Val, Josh and I head down to the basement. I can still feel the damp coolness setting in as we walk down the creaky steps. The pool table, the bar with the “Cold Beer” sign, the little old TV, and the bookcase full of mystery novels make it the coolest hangout ever. We stay down there for hours, hiding the pool balls, cracking jokes, playing games and making up stories. When our cousin JD is in town visiting, that basement becomes a whole other world. We have my dad film us with the video camera, making our own zero-budget adventures as we transform the basement into a crime-fighting headquarters, or a seedy underworld tavern where ghetto secret agents do battle with evil scientists.

I’ll always feel a special connection with my grandfather. Not just because we share the same first name or a love of superheroes, but I think because we share the same quiet sense of humor as well. I can still hear him saying “Some joke, eh boss?” and cracking that wry smile. Any time my grandma would ask him to remind her about something, for example if she’d say “Remind me to call Susan,” he would wait approximately three seconds and say, “Hey, don’t forget to call Susan!” I pull that same joke on my wife, Amanda, today. (She finds it about as amusing as my grandma did, which is to say not very!)
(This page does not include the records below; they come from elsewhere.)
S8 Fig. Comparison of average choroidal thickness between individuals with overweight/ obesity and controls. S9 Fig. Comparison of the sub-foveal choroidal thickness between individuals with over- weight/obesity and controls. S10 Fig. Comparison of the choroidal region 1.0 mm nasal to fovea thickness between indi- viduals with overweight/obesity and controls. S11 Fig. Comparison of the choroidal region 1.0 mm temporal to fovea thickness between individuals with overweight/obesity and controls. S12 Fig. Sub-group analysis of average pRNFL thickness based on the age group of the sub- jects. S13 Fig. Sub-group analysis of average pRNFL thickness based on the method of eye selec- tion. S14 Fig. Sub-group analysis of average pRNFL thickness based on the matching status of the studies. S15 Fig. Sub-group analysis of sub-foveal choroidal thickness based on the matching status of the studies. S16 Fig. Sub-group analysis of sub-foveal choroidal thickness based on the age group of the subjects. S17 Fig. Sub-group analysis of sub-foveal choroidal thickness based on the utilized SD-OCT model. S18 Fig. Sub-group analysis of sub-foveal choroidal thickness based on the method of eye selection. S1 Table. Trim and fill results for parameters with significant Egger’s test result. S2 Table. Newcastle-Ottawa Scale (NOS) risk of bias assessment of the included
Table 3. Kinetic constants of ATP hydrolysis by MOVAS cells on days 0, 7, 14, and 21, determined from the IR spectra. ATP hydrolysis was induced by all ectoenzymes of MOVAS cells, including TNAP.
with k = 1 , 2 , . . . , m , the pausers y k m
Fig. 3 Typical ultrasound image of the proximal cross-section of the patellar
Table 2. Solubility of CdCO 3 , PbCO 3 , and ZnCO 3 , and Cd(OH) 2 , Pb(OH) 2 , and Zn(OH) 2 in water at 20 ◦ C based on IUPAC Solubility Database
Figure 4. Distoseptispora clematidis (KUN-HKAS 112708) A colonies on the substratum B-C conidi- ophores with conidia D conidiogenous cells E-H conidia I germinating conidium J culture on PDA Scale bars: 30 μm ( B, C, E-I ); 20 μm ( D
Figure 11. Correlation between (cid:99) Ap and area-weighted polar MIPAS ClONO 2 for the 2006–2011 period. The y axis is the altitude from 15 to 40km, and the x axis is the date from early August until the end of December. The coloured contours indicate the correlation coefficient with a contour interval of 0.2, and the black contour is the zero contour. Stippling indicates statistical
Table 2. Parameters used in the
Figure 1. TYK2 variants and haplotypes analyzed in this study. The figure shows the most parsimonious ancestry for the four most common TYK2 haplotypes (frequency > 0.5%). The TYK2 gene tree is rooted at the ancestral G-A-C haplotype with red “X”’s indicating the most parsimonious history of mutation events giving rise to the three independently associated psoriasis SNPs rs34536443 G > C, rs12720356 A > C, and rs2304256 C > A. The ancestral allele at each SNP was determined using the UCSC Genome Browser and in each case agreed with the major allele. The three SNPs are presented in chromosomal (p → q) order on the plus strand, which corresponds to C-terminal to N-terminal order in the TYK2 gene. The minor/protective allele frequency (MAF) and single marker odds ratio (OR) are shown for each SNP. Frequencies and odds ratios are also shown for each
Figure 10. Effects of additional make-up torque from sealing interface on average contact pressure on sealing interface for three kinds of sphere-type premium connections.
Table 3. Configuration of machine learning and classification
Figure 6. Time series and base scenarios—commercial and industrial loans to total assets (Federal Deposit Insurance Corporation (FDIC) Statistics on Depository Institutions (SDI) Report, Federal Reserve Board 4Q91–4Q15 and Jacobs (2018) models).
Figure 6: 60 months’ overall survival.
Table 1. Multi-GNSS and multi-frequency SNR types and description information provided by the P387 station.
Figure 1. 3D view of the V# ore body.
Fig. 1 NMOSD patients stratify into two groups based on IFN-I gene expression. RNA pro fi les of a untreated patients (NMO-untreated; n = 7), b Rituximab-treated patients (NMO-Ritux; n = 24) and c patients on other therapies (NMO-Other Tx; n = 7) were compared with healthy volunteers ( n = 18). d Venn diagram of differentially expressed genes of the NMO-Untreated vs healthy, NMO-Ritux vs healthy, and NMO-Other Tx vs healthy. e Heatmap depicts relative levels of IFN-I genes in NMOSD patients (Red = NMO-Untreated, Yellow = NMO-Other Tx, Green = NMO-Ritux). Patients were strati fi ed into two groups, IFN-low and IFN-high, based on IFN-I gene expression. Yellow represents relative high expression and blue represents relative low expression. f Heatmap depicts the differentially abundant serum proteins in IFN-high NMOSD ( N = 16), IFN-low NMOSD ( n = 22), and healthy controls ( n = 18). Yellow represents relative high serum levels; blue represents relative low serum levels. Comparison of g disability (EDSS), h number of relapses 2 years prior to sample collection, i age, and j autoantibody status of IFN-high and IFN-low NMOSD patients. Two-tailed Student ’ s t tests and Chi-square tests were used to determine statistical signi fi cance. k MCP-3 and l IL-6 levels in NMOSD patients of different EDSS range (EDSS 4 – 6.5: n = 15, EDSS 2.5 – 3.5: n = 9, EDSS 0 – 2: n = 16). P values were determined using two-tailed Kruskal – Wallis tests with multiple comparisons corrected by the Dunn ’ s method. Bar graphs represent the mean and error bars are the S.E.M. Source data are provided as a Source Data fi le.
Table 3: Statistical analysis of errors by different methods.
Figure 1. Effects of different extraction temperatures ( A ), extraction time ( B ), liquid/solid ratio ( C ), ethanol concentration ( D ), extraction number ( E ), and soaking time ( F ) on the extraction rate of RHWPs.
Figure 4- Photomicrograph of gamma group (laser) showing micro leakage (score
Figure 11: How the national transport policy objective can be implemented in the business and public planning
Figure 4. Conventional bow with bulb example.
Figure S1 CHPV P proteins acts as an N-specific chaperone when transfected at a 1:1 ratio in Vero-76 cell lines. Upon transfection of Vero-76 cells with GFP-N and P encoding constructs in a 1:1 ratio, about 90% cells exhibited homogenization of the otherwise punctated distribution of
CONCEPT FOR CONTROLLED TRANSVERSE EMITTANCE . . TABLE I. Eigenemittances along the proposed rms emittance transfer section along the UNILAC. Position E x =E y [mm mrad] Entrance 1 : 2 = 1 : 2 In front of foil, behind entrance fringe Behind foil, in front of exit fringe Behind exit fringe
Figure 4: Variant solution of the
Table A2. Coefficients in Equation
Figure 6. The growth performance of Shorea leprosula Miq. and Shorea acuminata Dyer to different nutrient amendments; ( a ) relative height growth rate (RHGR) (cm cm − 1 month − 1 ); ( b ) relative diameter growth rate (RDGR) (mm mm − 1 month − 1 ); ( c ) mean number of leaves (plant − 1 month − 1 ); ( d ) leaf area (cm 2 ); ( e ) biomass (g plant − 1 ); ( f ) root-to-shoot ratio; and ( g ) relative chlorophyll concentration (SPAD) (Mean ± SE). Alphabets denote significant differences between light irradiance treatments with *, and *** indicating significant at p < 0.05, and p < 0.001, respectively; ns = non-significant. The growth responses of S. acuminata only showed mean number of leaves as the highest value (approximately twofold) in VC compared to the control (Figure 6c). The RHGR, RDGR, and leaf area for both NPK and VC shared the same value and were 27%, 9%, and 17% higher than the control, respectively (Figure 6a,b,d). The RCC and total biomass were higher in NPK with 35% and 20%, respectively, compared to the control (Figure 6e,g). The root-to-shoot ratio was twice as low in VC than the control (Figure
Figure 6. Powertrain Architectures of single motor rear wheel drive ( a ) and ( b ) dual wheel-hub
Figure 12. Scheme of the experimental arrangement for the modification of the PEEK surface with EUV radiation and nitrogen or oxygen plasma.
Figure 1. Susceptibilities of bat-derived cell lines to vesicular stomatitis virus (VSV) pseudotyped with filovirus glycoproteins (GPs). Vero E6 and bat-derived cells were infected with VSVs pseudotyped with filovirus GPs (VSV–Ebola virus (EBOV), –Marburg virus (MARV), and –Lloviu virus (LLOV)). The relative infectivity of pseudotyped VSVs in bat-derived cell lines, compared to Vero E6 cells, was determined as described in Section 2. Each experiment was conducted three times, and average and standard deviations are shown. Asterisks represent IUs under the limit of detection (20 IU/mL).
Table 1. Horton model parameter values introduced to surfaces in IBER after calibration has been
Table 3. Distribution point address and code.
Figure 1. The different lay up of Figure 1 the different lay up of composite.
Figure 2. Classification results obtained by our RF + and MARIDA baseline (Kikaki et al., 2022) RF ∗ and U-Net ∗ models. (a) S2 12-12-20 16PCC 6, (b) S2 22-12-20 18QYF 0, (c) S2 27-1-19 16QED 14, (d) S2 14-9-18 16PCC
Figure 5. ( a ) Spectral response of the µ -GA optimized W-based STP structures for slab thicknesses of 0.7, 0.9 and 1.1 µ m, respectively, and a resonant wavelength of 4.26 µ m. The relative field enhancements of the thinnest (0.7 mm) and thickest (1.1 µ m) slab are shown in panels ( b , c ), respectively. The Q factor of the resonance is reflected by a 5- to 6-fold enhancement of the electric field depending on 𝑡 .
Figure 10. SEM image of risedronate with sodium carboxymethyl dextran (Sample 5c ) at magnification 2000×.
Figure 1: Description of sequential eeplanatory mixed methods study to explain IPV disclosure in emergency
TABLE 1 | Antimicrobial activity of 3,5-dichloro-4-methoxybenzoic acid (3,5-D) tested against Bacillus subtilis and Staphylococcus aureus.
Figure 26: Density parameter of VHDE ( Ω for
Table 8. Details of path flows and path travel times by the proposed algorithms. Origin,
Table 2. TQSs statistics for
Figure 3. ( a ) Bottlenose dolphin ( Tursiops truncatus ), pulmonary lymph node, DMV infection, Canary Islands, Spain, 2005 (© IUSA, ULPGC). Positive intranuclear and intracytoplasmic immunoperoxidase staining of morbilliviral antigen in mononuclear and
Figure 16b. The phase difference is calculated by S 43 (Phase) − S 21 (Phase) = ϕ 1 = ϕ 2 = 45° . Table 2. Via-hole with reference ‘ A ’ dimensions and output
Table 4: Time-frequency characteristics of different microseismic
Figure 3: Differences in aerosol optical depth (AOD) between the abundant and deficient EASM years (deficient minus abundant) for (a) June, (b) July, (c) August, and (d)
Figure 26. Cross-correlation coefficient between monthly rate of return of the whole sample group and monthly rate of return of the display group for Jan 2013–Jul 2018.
Near the end of his life, after he’d had surgery due to throat cancer, he could no longer enjoy the big Thanksgiving or Christmas dinners with the family. He’d sit at the table with just a can of Ensure, which was about all he could reasonably consume at one sitting. I didn’t know how he could stand it, sitting there while everyone else was enjoying such amazing food that he could not partake in himself. I am sure it must have bothered him, but he didn’t let it show. Ironically it would only be a few years later, when I was in the very worst stages of my battle with Crohn’s disease, that I would regularly find myself in essentially the same situation, watching family and friends enjoy meals that I knew I’d never be able to touch. The greatest thing I could have ever taken from my grandfather was the ability to keep that sense of humor. I remember vividly, even drinking something as simple as the can of Ensure, when he’d start to gag and choke, going into a brutal coughing fit. He’d put a hand over his mouth, coughing and coughing and coughing, his face turning red as he put up his index finger as a simple “wait a minute” indicator… and then, when the coughing fit finally passed, he’d clear his throat, blink his eyes a few times, and say “Boy! That’s good stuff!”

It’s been 12 years now that he’s been gone. But, whenever I catch a smell of pipe tobacco, it’s like he’s still there, sitting on the couch, ready to look at my latest batch of Marvel cards and reminisce about the Golden Age of superheroes with his grandson.